- **How to complete this task**: Would you transcribe each entry that follows word for word, minus the images?

(Entries taken from a collection)

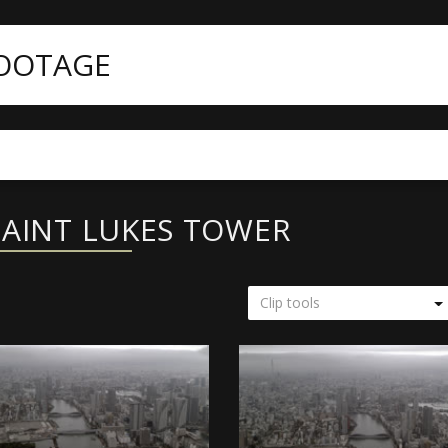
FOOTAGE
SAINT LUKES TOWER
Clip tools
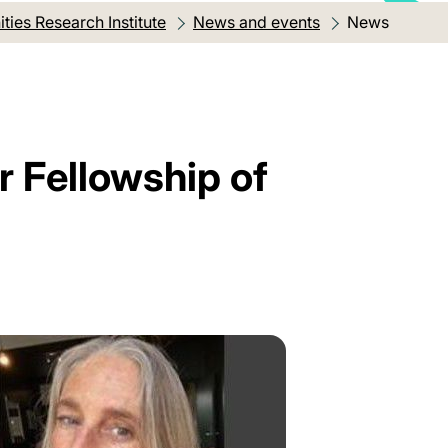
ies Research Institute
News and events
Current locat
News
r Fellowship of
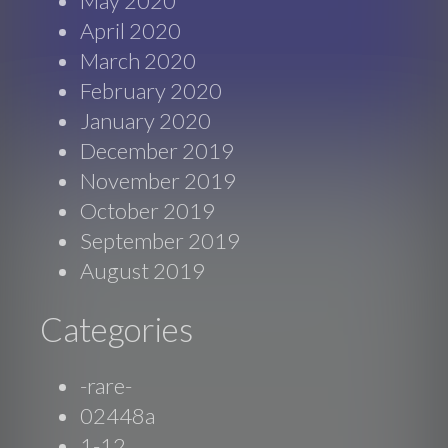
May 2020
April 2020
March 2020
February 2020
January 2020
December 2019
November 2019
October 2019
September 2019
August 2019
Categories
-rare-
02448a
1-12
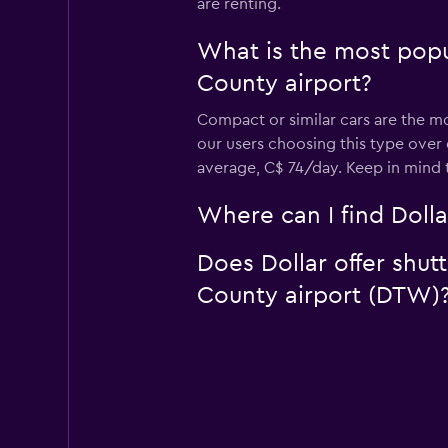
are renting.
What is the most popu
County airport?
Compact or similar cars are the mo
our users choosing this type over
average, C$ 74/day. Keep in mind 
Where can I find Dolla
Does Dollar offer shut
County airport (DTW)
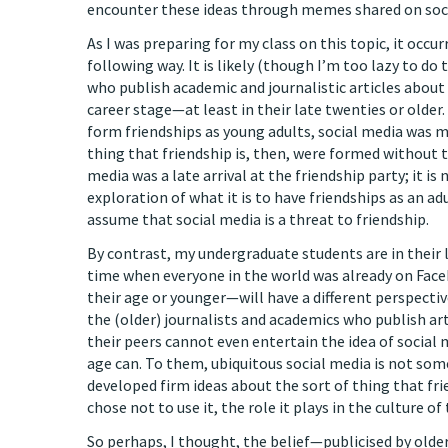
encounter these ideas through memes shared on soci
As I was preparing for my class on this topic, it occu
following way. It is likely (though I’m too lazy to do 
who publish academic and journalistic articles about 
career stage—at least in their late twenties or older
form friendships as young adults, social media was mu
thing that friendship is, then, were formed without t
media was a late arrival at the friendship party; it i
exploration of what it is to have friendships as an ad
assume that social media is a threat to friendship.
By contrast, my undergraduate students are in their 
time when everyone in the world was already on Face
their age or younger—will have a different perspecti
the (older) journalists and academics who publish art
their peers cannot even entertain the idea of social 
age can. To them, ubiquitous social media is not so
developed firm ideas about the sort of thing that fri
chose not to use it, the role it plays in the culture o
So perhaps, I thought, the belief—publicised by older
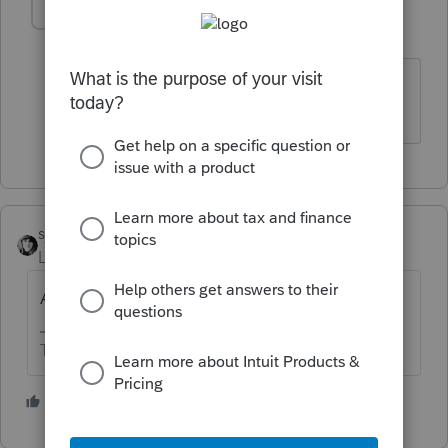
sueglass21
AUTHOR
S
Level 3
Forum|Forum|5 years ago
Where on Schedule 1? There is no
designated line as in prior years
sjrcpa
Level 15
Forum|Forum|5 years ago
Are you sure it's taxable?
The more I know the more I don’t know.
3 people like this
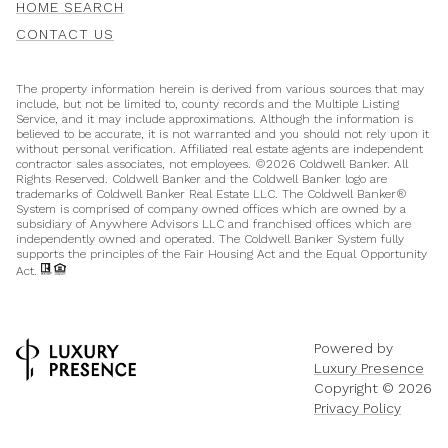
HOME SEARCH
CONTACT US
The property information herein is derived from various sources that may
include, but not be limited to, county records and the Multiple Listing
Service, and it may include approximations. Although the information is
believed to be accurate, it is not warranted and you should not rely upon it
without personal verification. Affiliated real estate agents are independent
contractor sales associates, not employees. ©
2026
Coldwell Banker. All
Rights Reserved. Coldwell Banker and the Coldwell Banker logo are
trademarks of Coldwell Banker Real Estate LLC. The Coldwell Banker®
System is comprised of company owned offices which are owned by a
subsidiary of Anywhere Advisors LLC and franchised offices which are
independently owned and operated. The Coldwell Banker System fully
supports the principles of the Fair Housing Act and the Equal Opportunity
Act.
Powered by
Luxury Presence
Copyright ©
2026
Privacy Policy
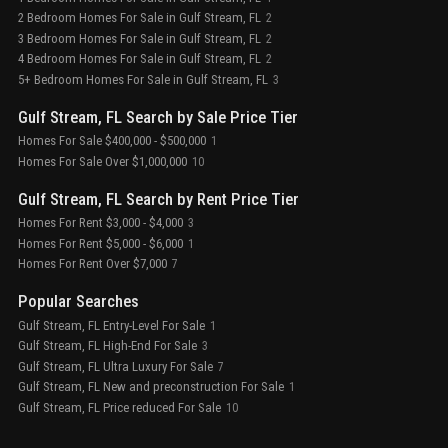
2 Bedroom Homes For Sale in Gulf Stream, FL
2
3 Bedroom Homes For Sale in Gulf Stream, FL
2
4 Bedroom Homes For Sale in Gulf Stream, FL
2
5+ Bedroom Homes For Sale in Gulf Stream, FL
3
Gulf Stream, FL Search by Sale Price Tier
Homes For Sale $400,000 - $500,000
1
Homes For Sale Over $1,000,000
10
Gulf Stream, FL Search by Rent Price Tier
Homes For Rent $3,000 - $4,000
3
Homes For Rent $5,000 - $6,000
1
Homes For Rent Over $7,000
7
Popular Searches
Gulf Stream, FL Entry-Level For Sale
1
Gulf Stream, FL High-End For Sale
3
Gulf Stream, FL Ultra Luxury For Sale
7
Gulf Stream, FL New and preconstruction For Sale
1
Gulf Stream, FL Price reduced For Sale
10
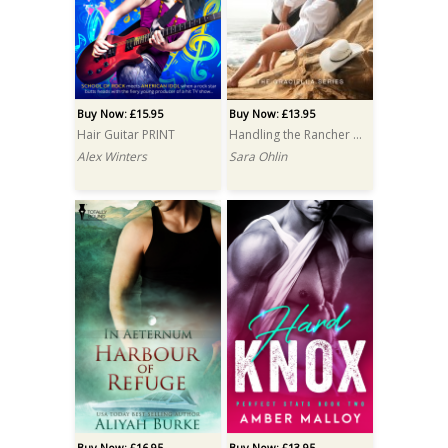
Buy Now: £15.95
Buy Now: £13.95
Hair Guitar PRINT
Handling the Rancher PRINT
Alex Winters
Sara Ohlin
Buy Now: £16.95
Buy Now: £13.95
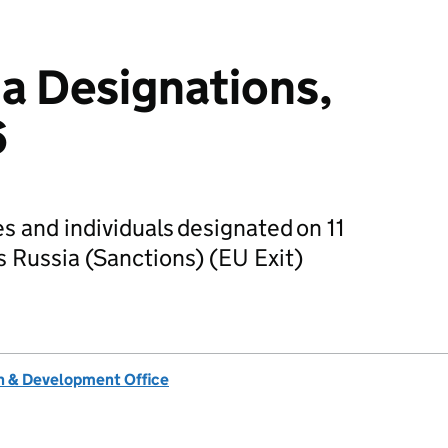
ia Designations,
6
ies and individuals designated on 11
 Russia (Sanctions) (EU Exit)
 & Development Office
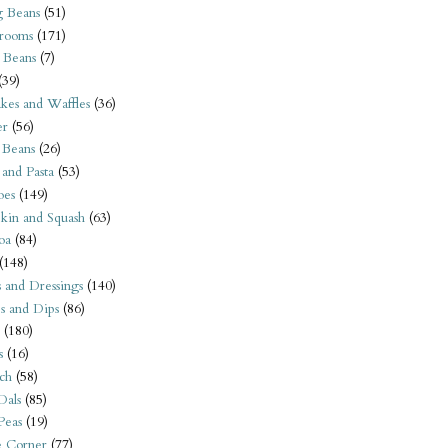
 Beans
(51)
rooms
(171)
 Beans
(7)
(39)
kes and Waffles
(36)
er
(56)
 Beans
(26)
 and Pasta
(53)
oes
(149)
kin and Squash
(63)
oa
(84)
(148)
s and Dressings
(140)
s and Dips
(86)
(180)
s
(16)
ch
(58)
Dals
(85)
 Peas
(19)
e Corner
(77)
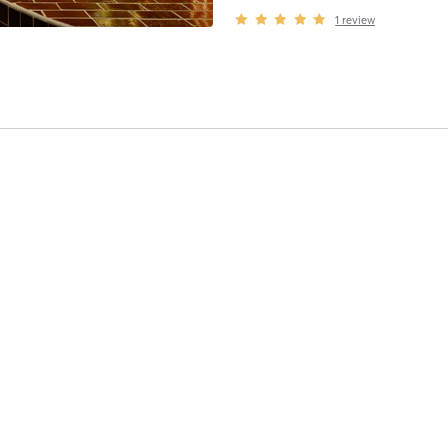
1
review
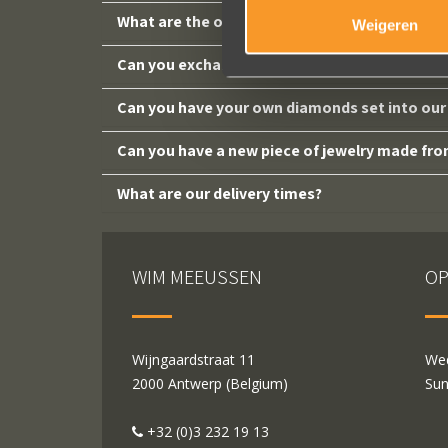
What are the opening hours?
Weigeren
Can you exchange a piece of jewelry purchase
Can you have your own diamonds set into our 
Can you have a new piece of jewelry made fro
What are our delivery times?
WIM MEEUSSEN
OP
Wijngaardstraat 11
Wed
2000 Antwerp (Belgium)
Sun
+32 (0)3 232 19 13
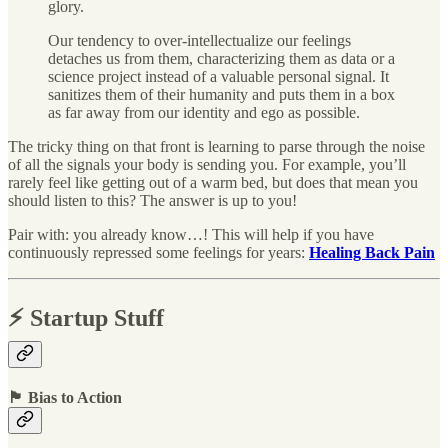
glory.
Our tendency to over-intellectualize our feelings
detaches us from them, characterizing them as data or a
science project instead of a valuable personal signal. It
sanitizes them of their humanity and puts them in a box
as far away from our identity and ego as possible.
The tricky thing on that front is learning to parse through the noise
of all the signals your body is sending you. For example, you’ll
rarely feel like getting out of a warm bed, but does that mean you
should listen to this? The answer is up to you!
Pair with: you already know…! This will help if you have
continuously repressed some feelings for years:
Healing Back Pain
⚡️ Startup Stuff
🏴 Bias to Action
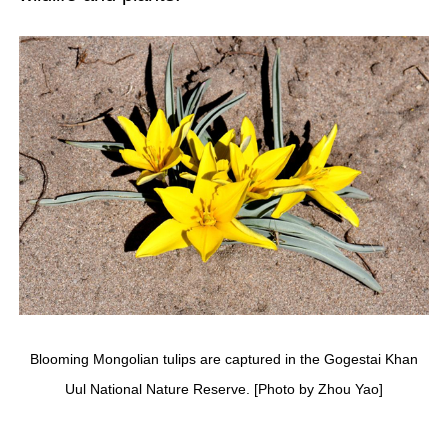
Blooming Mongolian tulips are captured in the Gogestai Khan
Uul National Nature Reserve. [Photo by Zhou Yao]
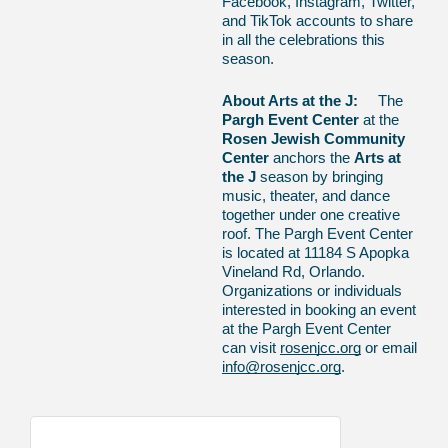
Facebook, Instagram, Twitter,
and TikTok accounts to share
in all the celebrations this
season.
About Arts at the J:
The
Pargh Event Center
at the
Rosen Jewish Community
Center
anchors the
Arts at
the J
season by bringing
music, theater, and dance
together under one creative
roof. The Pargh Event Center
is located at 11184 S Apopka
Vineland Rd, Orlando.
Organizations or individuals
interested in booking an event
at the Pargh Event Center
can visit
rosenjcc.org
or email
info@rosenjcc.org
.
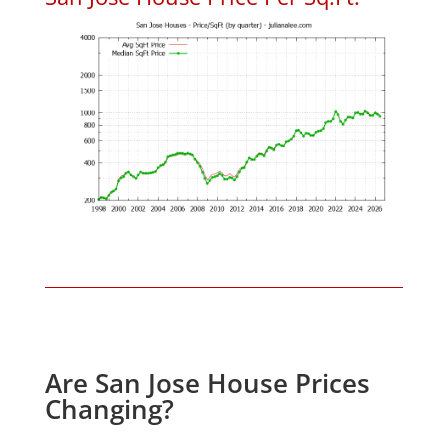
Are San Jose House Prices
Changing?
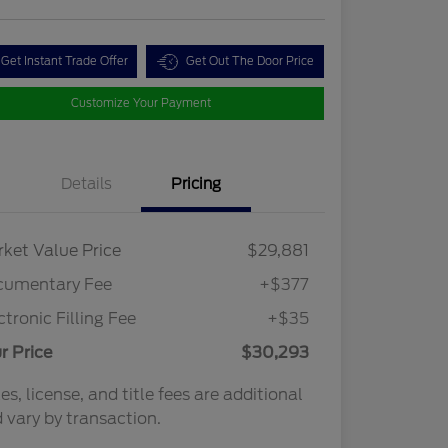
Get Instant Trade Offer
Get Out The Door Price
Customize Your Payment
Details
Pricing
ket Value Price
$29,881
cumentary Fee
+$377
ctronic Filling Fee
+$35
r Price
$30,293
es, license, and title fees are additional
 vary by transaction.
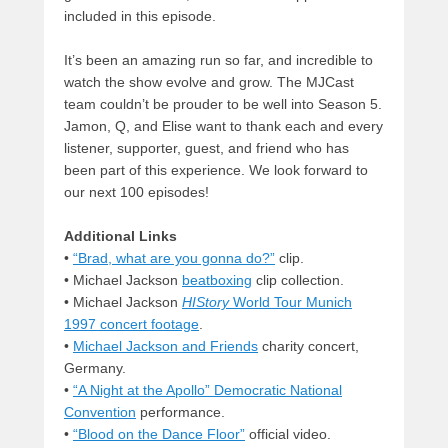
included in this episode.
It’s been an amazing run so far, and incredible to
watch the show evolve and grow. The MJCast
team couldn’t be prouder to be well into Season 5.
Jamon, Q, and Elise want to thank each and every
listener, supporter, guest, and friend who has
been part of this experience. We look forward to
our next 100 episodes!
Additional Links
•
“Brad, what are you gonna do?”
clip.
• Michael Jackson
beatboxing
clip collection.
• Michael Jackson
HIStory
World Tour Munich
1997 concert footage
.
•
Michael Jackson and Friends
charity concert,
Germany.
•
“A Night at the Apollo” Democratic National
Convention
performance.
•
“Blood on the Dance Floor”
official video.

- **Task result**:
FOOTAGE
SAINT LUKES TOWER
Clip tools
ies Research Institute
News and events
Current locat
News
r Fellowship of
May 2020
April 2020
March 2020
February 2020
January 2020
December 2019
November 2019
October 2019
September 2019
August 2019
Categories
-rare-
02448a
1-12
are renting.
What is the most popu
County airport?
Compact or similar cars are the mo
our users choosing this type over
average, C$ 74/day. Keep in mind 
Where can I find Dolla
Does Dollar offer shut
County airport (DTW)
encounter these ideas through memes shared on soci
As I was preparing for my class on this topic, it occu
following way. It is likely (though I’m too lazy to do 
who publish academic and journalistic articles about 
career stage—at least in their late twenties or older
form friendships as young adults, social media was mu
thing that friendship is, then, were formed without t
media was a late arrival at the friendship party; it i
exploration of what it is to have friendships as an ad
assume that social media is a threat to friendship.
By contrast, my undergraduate students are in their 
time when everyone in the world was already on Face
their age or younger—will have a different perspecti
the (older) journalists and academics who publish art
their peers cannot even entertain the idea of social 
age can. To them, ubiquitous social media is not so
developed firm ideas about the sort of thing that fri
chose not to use it, the role it plays in the culture o
So perhaps, I thought, the belief—publicised by older
sueglass21
AUTHOR
S
Level 3
Forum|Forum|5 years ago
Where on Schedule 1? There is no
designated line as in prior years
sjrcpa
Level 15
Forum|Forum|5 years ago
Are you sure it's taxable?
The more I know the more I don’t know.
3 people like this
HOME SEARCH
CONTACT US
The property information herein is derived from various sources that may
include, but not be limited to, county records and the Multiple Listing
Service, and it may include approximations. Although the information is
believed to be accurate, it is not warranted and you should not rely upon it
without personal verification. Affiliated real estate agents are independent
contractor sales associates, not employees. ©
2026
Coldwell Banker. All
Rights Reserved. Coldwell Banker and the Coldwell Banker logo are
trademarks of Coldwell Banker Real Estate LLC. The Coldwell Banker®
System is comprised of company owned offices which are owned by a
subsidiary of Anywhere Advisors LLC and franchised offices which are
independently owned and operated. The Coldwell Banker System fully
supports the principles of the Fair Housing Act and the Equal Opportunity
Act.
Powered by
Luxury Presence
Copyright ©
2026
Privacy Policy
2 Bedroom Homes For Sale in Gulf Stream, FL
2
3 Bedroom Homes For Sale in Gulf Stream, FL
2
4 Bedroom Homes For Sale in Gulf Stream, FL
2
5+ Bedroom Homes For Sale in Gulf Stream, FL
3
Gulf Stream, FL Search by Sale Price Tier
Homes For Sale $400,000 - $500,000
1
Homes For Sale Over $1,000,000
10
Gulf Stream, FL Search by Rent Price Tier
Homes For Rent $3,000 - $4,000
3
Homes For Rent $5,000 - $6,000
1
Homes For Rent Over $7,000
7
Popular Searches
Gulf Stream, FL Entry-Level For Sale
1
Gulf Stream, FL High-End For Sale
3
Gulf Stream, FL Ultra Luxury For Sale
7
Gulf Stream, FL New and preconstruction For Sale
1
Gulf Stream, FL Price reduced For Sale
10
Buy Now: £15.95
Buy Now: £13.95
Hair Guitar PRINT
Handling the Rancher PRINT
Alex Winters
Sara Ohlin
Buy Now: £16.95
Buy Now: £13.95
ia Designations,
6
ies and individuals designated on 11
 Russia (Sanctions) (EU Exit)
 & Development Office
 Beans
(51)
rooms
(171)
 Beans
(7)
(39)
kes and Waffles
(36)
er
(56)
 Beans
(26)
 and Pasta
(53)
oes
(149)
kin and Squash
(63)
oa
(84)
(148)
s and Dressings
(140)
s and Dips
(86)
(180)
s
(16)
ch
(58)
Dals
(85)
 Peas
(19)
e Corner
(77)
1
review
What are the opening hours?
Weigeren
Can you exchange a piece of jewelry purchase
Can you have your own diamonds set into our 
Can you have a new piece of jewelry made fro
What are our delivery times?
WIM MEEUSSEN
OP
Wijngaardstraat 11
Wed
2000 Antwerp (Belgium)
Sun
+32 (0)3 232 19 13
glory.
Our tendency to over-intellectualize our feelings
detaches us from them, characterizing them as data or a
science project instead of a valuable personal signal. It
sanitizes them of their humanity and puts them in a box
as far away from our identity and ego as possible.
The tricky thing on that front is learning to parse through the noise
of all the signals your body is sending you. For example, you’ll
rarely feel like getting out of a warm bed, but does that mean you
should listen to this? The answer is up to you!
Pair with: you already know…! This will help if you have
continuously repressed some feelings for years:
Healing Back Pain
⚡️ Startup Stuff
🏴 Bias to Action
Blooming Mongolian tulips are captured in the Gogestai Khan
Uul National Nature Reserve. [Photo by Zhou Yao]
Facebook, Instagram, Twitter,
and TikTok accounts to share
in all the celebrations this
season.
About Arts at the J:
The
Pargh Event Center
at the
Rosen Jewish Community
Center
anchors the
Arts at
the J
season by bringing
music, theater, and dance
together under one creative
roof. The Pargh Event Center
is located at 11184 S Apopka
Vineland Rd, Orlando.
Organizations or individuals
interested in booking an event
at the Pargh Event Center
can visit
rosenjcc.org
or email
info@rosenjcc.org
.
Are San Jose House Prices
Changing?
Get Instant Trade Offer
Get Out The Door Price
Customize Your Payment
Details
Pricing
ket Value Price
$29,881
cumentary Fee
+$377
ctronic Filling Fee
+$35
r Price
$30,293
es, license, and title fees are additional
 vary by transaction.
included in this episode.
It’s been an amazing run so far, and incredible to
watch the show evolve and grow. The MJCast
team couldn’t be prouder to be well into Season 5.
Jamon, Q, and Elise want to thank each and every
listener, supporter, guest, and friend who has
been part of this experience. We look forward to
our next 100 episodes!
Additional Links
•
“Brad, what are you gonna do?”
clip.
• Michael Jackson
beatboxing
clip collection.
• Michael Jackson
HIStory
World Tour Munich
1997 concert footage
.
•
Michael Jackson and Friends
charity concert,
Germany.
•
“A Night at the Apollo” Democratic National
Convention
performance.
•
“Blood on the Dance Floor”
official video.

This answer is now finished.